I don't know where to find these bottomless pits of love that some incredible parents find for their kids who assault them physically and betray them every day in a hundred other ways. I would *rather* she had assaulted me physically. I would have handled that much, much better. I would rather she had burned down our home-the loss of every pet we have and everything I own would have been easier to deal with emotionally for me. And of course, some remorse or regret on her part would be nice, but she calmly maintains that she'd do the same thing over again and doesn't regret it.

The other area where real world family and friends don't get it is the lack of understanding for me not finishing the book. It's very hard to write hot, exciting romance when it feels like someone did the mexican hat dance on your heart and soul.
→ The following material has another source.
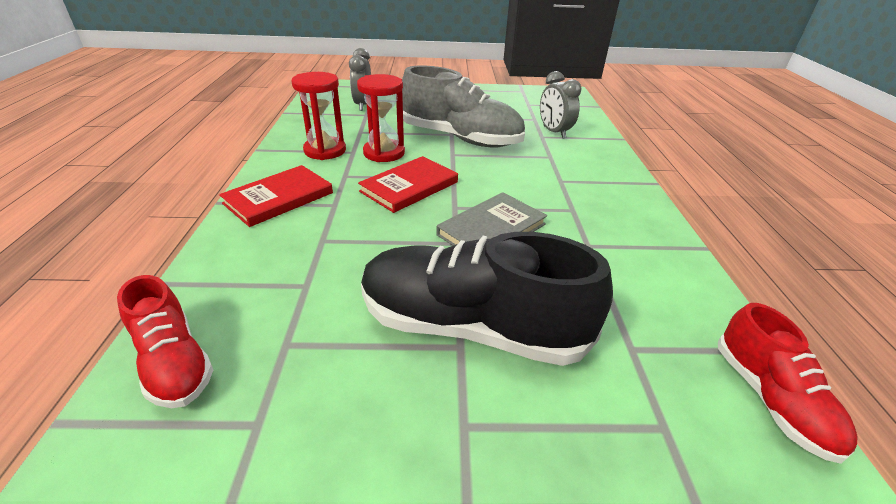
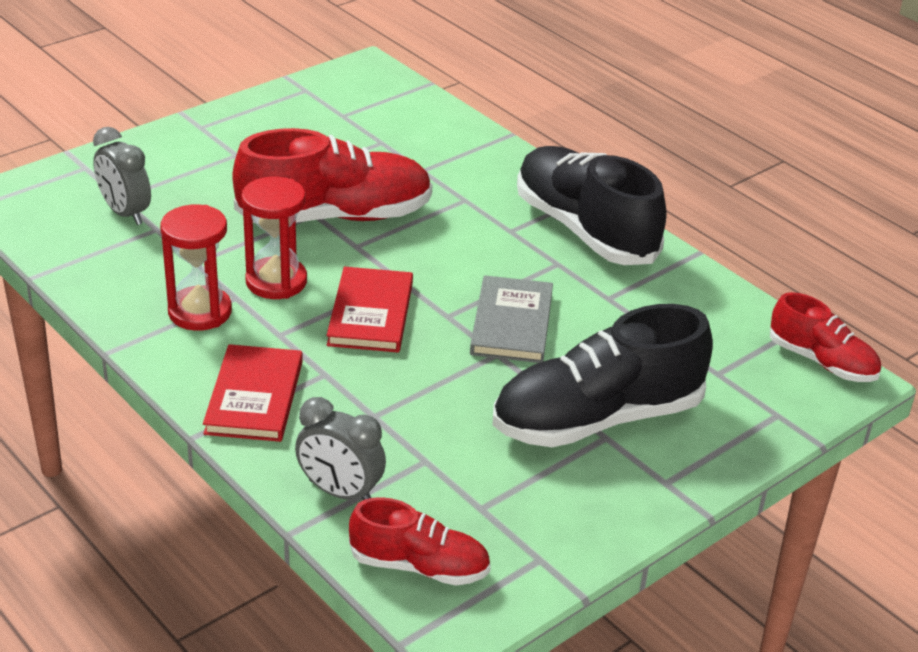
camera: 40 degrees left, 0 degrees up
grey shoe [402,66,525,147] -> red shoe [233,128,433,223]
grey clock [540,71,581,139] -> grey clock moved to [295,397,386,500]
none -> black shoe [517,146,667,265]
Hell, it's very hard to *feel* anything when you're doing your dead level best to stay numb because you're tired of hurting. So, I didn't get it finished, though I am trying. The publisher still wants to see it when it's done, as a stand alone rather than part of the series and that's a huge relief. Something to look forward to at a time when I'm trying to redetermine the course of my life.

I'm looking for a convent that allows the writing of romantic and erotic romantic fiction along with the keeping of animals. Any ideas? Because right now the other options are 'crazy reclusive cat lady' and the female version of 'Norm from Cheers' (and I hate bars and don't like being drunk).

I doubt I'll blog again before January, so Happy Holidays all.